My last job was so negative that I didn’t even want to touch a computer when I got home. I had lost my drive to learn and try new things. It’s a great feeling when you once again love what you do, and where you work.
I have some big ideas for projects. And I can’t wait to turn them into reality.
Typically that phrase is a negative thing. We use it when talking to high school students. How they need to prepare for the real world, where they won’t be coddled and protected by their parents.
However, sometimes we end up in a place that’s the opposite. And the “real world” is a good wonderful place.
I am now employed at a great company. It’s only been a week, but so far so good. It’s a strange feeling not worrying all day about every little thing you do.
Having blockages removed quickly and efficiently.
Being able to work.
I’m once again able to enjoy what I do, and have started a few side projects.
It’s great being in the Real World.
Like too many projects we start in life, this site became forgotten. Barely started, and with good intentions, I just didn’t find the time to follow through. I have many ideas in my head for projects I want to start…but sadly, that’s how I think of them. As things I want to start. Not as things I want to finish.

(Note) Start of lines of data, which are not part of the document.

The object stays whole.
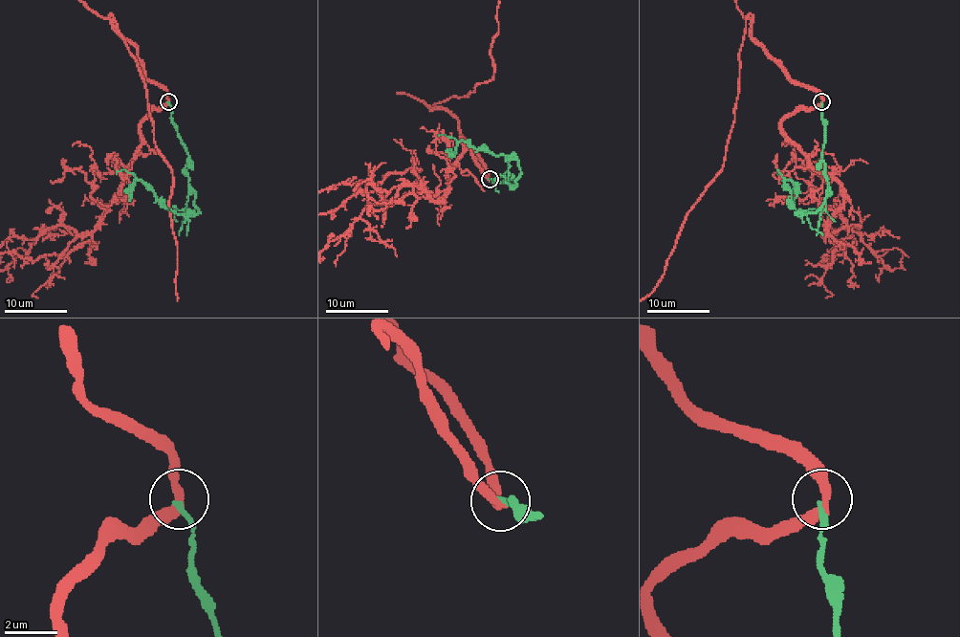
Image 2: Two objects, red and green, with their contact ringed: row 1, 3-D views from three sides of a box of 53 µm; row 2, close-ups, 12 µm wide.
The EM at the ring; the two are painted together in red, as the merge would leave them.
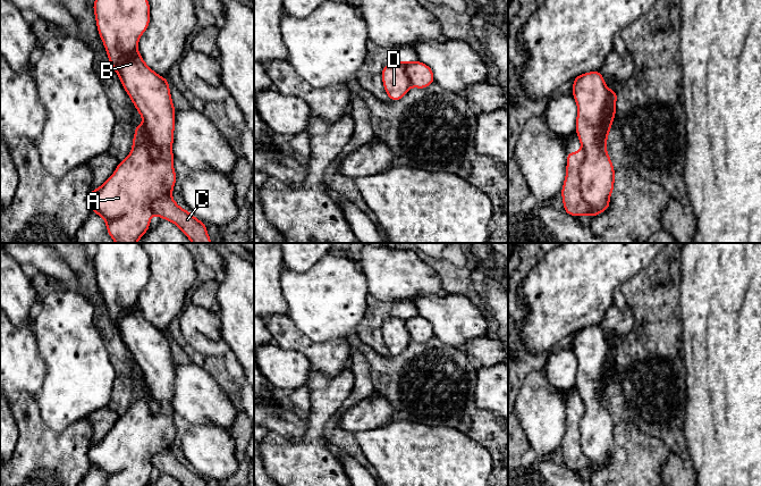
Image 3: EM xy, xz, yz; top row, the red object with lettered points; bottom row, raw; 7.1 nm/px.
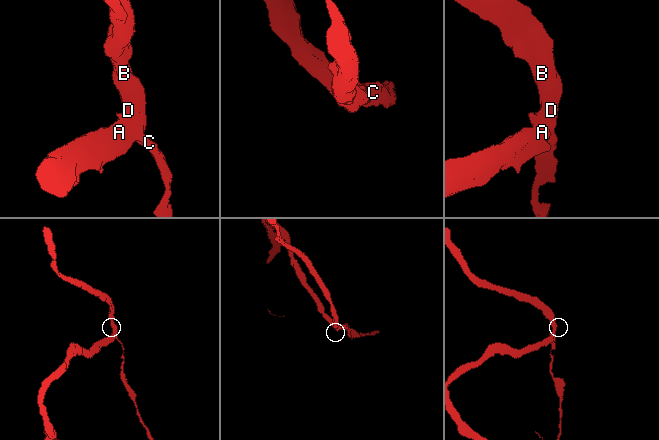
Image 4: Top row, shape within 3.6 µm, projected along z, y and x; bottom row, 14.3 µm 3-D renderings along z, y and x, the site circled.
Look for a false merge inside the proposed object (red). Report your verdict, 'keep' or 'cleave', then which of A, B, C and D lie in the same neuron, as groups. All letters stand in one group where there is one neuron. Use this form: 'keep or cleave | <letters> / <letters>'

A recent talk by Joel Semeniuk at the Prairie Developer Conference in Winnipeg, MB got me thinking about waste. The talk at the time was about Kanban, and how anything started, and not finished, is waste. Unmerged branches, projects not yet deployed, or anything else that’s not “Done. Done.”

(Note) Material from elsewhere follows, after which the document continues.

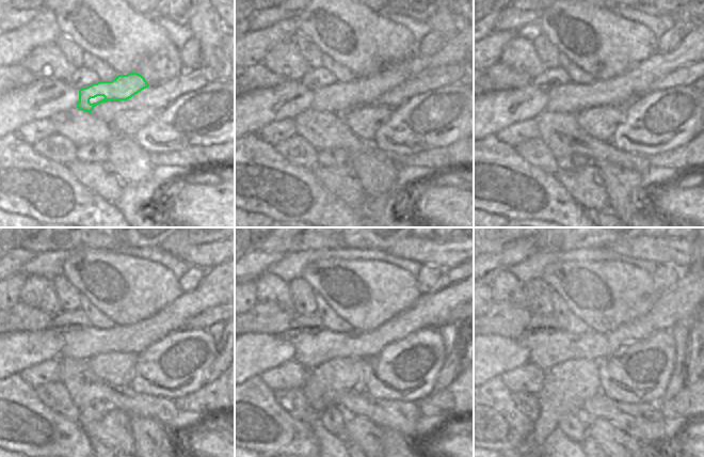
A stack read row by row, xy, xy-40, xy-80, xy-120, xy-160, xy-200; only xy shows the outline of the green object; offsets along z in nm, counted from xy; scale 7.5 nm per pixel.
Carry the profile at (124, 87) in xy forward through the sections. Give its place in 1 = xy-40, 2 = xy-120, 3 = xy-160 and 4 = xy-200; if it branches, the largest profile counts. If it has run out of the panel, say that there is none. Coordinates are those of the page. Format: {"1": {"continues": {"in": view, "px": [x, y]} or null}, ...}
{"1": {"continues": {"in": "xy-40", "px": [363, 91]}}, "2": {"continues": {"in": "xy-120", "px": [89, 342]}}, "3": {"continues": {"in": "xy-160", "px": [432, 309]}}, "4": {"continues": {"in": "xy-200", "px": [546, 350]}}}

I remembered this site. This thing I started a couple years ago. And I realized…it was waste. It’s unfinished. I read and enjoy great blogs by other developers. They help provide insight, solutions, and sometimes a spark. A spark that puts you in the zone. Even if only for a little while, but it motivates you. It makes you strive for perfection.

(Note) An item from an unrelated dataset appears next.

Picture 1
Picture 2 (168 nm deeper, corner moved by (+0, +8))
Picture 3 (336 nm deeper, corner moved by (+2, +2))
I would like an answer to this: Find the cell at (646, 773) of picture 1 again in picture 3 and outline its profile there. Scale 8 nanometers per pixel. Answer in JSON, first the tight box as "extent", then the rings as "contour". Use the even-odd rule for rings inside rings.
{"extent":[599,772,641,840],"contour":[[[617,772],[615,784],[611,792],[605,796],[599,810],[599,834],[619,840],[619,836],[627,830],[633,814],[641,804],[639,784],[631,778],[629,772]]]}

Which ties into reviews. I, like most developers, find reviews pointless. Along with timesheets, but that’s another rant. This review, in my mind was a giant waste of time. It wasn’t long, it was basically a quick survey where you evaluate yourself. Then later you sit with your boss and go over it. However, what I consider “meets job expectations” and what my boss may consider “meets job expectations” are likely different. And it has been pointed out before that they are, that I was “above average” or “exceeding”. But how is this helping either of us? Should I do less? No…that’s probably not the point. Does it actually help me become better? No. I strive to improve on my own. And if you’re in IT and not striving to learn and improve, you’re in the wrong industry. So if our views were so different, and he already knew how he would rank my work, why were we going through exercise? I really don’t know. Seems like a lot of waste when you calculate the number of employees doing this, and their bosses time, and what could be getting done during it. It seems we only do these because HR says we should. Because they help some employees…so it must help everyone right? Or at the very least, not hurt. All wasted time and effort for little to no business value. At best it breaks even, more thank likely it’s a cost to perform and store these that never provides any overall benefit to the company.
Ultimately, I’m hoping in the next couple days the team and I get a Kanban board up on the wall, with WIP limits (that’s going to be a hard sell) and that we use and enforce the proper flow of tasks through it. I guess we’ll see how it goes.
To sum up, the point of this 500 word rant is that we need to eliminate waste, even if it’s one small step at a time. And I’m going to try and turn this waste of a site into something that can provide me value. Somewhere that I can reflect, and hopefully as a tool to better myself.